A visiting Virgin Islander who practises medicine in the US wrote that he was “exceedingly disappointed that a doctor had recommended that drug without drawing my attention to all the well-known and well-documented warnings on the package insert about the risks to tendons if using this family of antibiotics.”

After my leg had recovered I consulted a urologist from St. Thomas who took appointments on Tortola. Tests and scans revealed no trace of any infection, but he advised me to take two bladder operations in his clinic on St. Thomas (which would be done back-to-back in a younger patient).

What followed revealed the benefits of having FDA-regulated health care in our neighbouring territory. While signing the preoperative permissions in a Tortola clinic, I noticed that one document confirmed that I’d read a “privacy statement.” When I asked to see it, the nurse told me that she’d not brought a copy from St. Thomas because “it’s not needed over here.”

Each medication dispensed by a pharmacy in St. Thomas had an individual new printout in English of the latest version of its PIN attached, with significant warnings as to its use displayed in prominent black boxes.

I do not want to name any particular clinic or pharmacy, but there’s a common tendency here not to encourage a patient’s participation in their own health care. Examples include the following practices:

  • dividing the contents of producers’ packets and dispensing them in clear plastic bags without PINs; and
  • dispensing drugs with PINs that are outdated or printed in a foreign language (commonly Turkish).

Other procedures

Following my urinary treatments, I had minor surgery on Tortola on two other parts of my body that resulted in one case having to rush to Puerto Rico for an emergency operation to cure an infection and in the other to continue to suffer from an imperfect procedure until a St. Thomas specialist clinic is given permission to work on Tortola and correct it.

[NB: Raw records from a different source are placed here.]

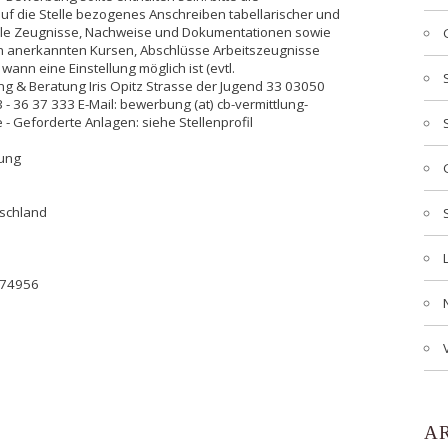
f die Stelle bezogenes Anschreiben tabellarischer und
alle Zeugnisse, Nachweise und Dokumentationen sowie
an anerkannten Kursen, Abschlüsse Arbeitszeugnisse
 wann eine Einstellung möglich ist (evtl.
g & Beratung Iris Opitz Strasse der Jugend 33 03050
 - 36 37 333 E-Mail: bewerbung (at) cb-vermittlung-
- Geforderte Anlagen: siehe Stellenprofil
tung
tschland
774956
A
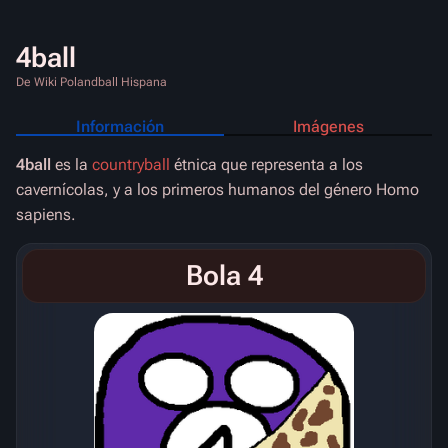
4ball
De Wiki Polandball Hispana
Información
Imágenes
4ball
es la
countryball
étnica que representa a los
cavernícolas, y a los primeros humanos del género
Homo
sapiens
.
Bola 4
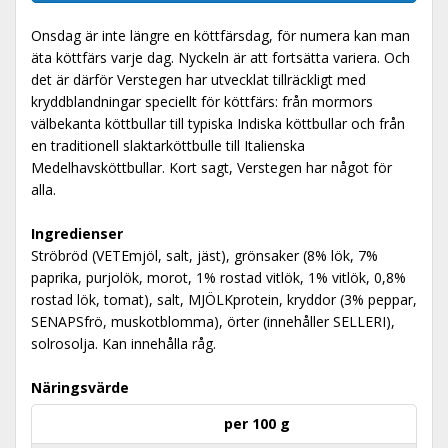
Onsdag är inte längre en köttfärsdag, för numera kan man
äta köttfärs varje dag. Nyckeln är att fortsätta variera. Och
det är därför Verstegen har utvecklat tillräckligt med
kryddblandningar speciellt för köttfärs: från mormors
välbekanta köttbullar till typiska Indiska köttbullar och från
en traditionell slaktarköttbulle till Italienska
Medelhavsköttbullar. Kort sagt, Verstegen har något för
alla.
Ingredienser
Ströbröd (VETEmjöl, salt, jäst), grönsaker (8% lök, 7%
paprika, purjolök, morot, 1% rostad vitlök, 1% vitlök, 0,8%
rostad lök, tomat), salt, MJÖLKprotein, kryddor (3% peppar,
SENAPSfrö, muskotblomma), örter (innehåller SELLERI),
solrosolja. Kan innehålla råg.
Näringsvärde
per 100 g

Other issues that have come to my attention include:

  • male misdiagnosis of female complaints (and vice versa);
  • lack of interest in the condition and pleasantness of waiting rooms (one clinic, little changed over 30 years, would be made more welcoming by re-decoration and oiling the door hinges);
  • the need for a blood bank (presently preoperative patients have to find their own blood-matching donors, although Peebles holds a small store from which blood may be “borrowed” in emergencies); and
  • lack of clarity provided as to National Health Insurance coverage of overnight expenses.

Tougher regulations

The government should support Caribbean health care bodies and Pan-American Health Organisation recommendations, recognising that challenging major pharmaceutical companies requires greater clout than we could possibly have and work towards adopting model health care laws and UK legislation where appropriate, releasing the Attorney General’s Chambers to customise rather than invent the wheel — and give regulators teeth!

This is the first time I’ve shared these issues with anyone except medical professionals, but I’ve been generally very disappointed by their responses. One GP said that although my concerns were important to me, they didn’t have time to keep up with every drug’s side-effects.

Medical tourism is a possible money-earner for the territory, but the first consideration for any new specialist treatment to be offered should be its potential for improving health care in the territory and reducing the need for residents to travel abroad to receive it. The recent operation to insert a pacemaker should fall into that category.